CLEMSON — Atlantic Coast Conference player of the year Tajh Boyd will return to Clemson for his senior season.
The junior quarterback announced his intention to hold off on the NFL. His return will help keep the Tigers record-setting, fast-paced attack moving forward in 2013.
“As explosive as we’ve been, there’s more to attain,” Boyd said Wednesday. “There’s more out there for us.”
Boyd has led the Tigers to a 21-6 record the past two seasons. He broke his own school records this past season with 3,896 passing yards and 36 touchdowns. He was also second on the team in rushing with 514 yards and led Clemson with 10 touchdowns on the ground.
Clemson defeated LSU 25-24 in the Chick-Fil-A Bowl on New Year’s Eve to finish with at 11-2, its best mark since the program’s 12-0, national championship season in 1981.
Boyd was the star of the bowl win, accounting for 368 yards of offense and three touchdowns. He said his strong showing had him pointed toward the pros. Then Boyd began talking with friends, including Indianapolis Colts tight end Dwayne Allen – a former Clemson teammate – and Philadelphia quarterback Michael Vick. Both urged him to be 100 percent with his decision if he chose to leave college. Boyd discovered he wasn’t fully done at Clemson.
“I thought it was pretty clear at first,” Boyd said. “Then it got pretty cloudy the past five days.”
Boyd was told by NFL draft advisors he’d go anywhere from the second to the fourth rounds. Allen, who attended Boyd’s announcement, was given a first-round grade last season when he decided to forego his senior season.
“I still wasn’t picked until the third round,” Allen said. “Which turned out to be a blessing. You just have to aware of the business.”
Boyd was also buoyed by offensive coordinator Chad Morris remaining at Clemson. Boyd’s improvement as a quarterback began with Morris’ hire by Tigers coach Dabo Swinney after the 2010 season. Boyd was the perfect triggerman for Morris’ high-flying attack. Morris, though, was the focus of several schools for head coaching openings and was interviewed by Texas Tech before Red Raiders selected Kliff Kingsbury.
Boyd said he and Morris have similar aspirations for the Tigers and hope to make those happen in 2013. It won’t be easy. Clemson opens the season against Georgia and another quarterback in Aaron Murray who passed on the NFL for a final year of college ball.
Boyd acknowledged he has plenty of room to grow. He says he needs to improve his footwork and decision making to make himself into a first-round player. He believes one more year at Clemson is the best way to make that happen.
“We’ve got a lot of things left on the schedule” to accomplish, Boyd said. “I hope to see that out.”
By coming back, Boyd has a chance to be the first to win consecutive ACC player of the year awards since Florida State quarterback Charlie Ward accomplished the feat in 1992 and 1993. Boyd will also no doubt be talked about for the game’s highest individual honor, the Heisman Trophy.
“It’s great to be mentioned in that category,” Boyd said. “But those things rarely happen if a team isn’t successful.”
Boyd hopes to increase his totals in all categories to keep the Tigers on track. When told he rushed for over 500 yards this season, Boyd answered, “Why not go for 800?”
Clemson offense certainly loses some key pieces next season. Center Dalton Freeman, who’s played more snaps than anyone in Clemson history, and two-time 1,000-yard rusher Andre Ellington both finished their eligibility.
The Tigers are also waiting to see if Boyd’s favorite target in junior receiver DeAndre Hopkins returns. Hopkins set school records this past season with 1,405 yards and 18 touchdowns receiving.
Boyd said there’s lot of returning players with big-play ability to make his senior year his best yet with the Tigers. “I’m just not ready to drop this right now,” he said.

****

→ **TASKS AND EXERCISES**
1/ In the article about Tajh Boyd's return to Clemson, what was the score when Clemson defeated LSU in the Chick-Fil-A Bowl?
2/ From the article about Tajh Boyd's return to Clemson, transcribe the part that opens with the words containing "Boyd was the star" and closes with "done at Clemson.".
3/ Translate this sentence from the article about Tajh Boyd's return to Clemson into Spanish: "Boyd acknowledged he has plenty of room to grow."

[Collected data]
****

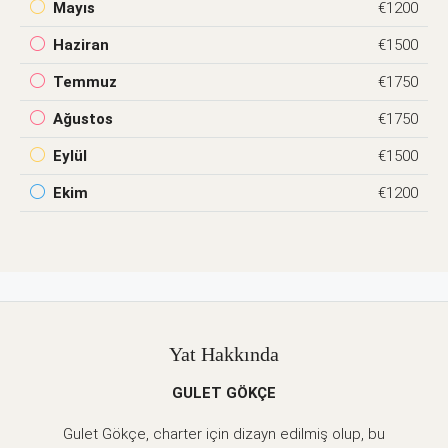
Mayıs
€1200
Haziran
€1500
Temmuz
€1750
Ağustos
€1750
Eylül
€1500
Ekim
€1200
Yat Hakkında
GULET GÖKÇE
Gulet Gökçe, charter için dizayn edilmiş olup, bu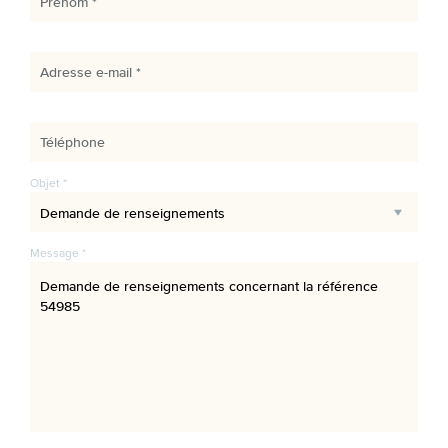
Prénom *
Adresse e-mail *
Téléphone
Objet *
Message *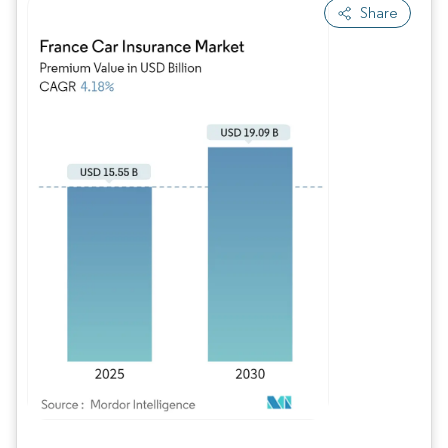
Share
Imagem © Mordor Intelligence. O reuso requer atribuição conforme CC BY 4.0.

****

→ **TASK RESPONSES**
1/ Clemson won 25-24.

2/
Boyd was the star of the bowl win, accounting for 368 yards of offense and three touchdowns. He said his strong showing had him pointed toward the pros. Then Boyd began talking with friends, including Indianapolis Colts tight end Dwayne Allen – a former Clemson teammate – and Philadelphia quarterback Michael Vick. Both urged him to be 100 percent with his decision if he chose to leave college. Boyd discovered he wasn’t fully done at Clemson.

3/ Boyd reconoció que tiene mucho margen para mejorar.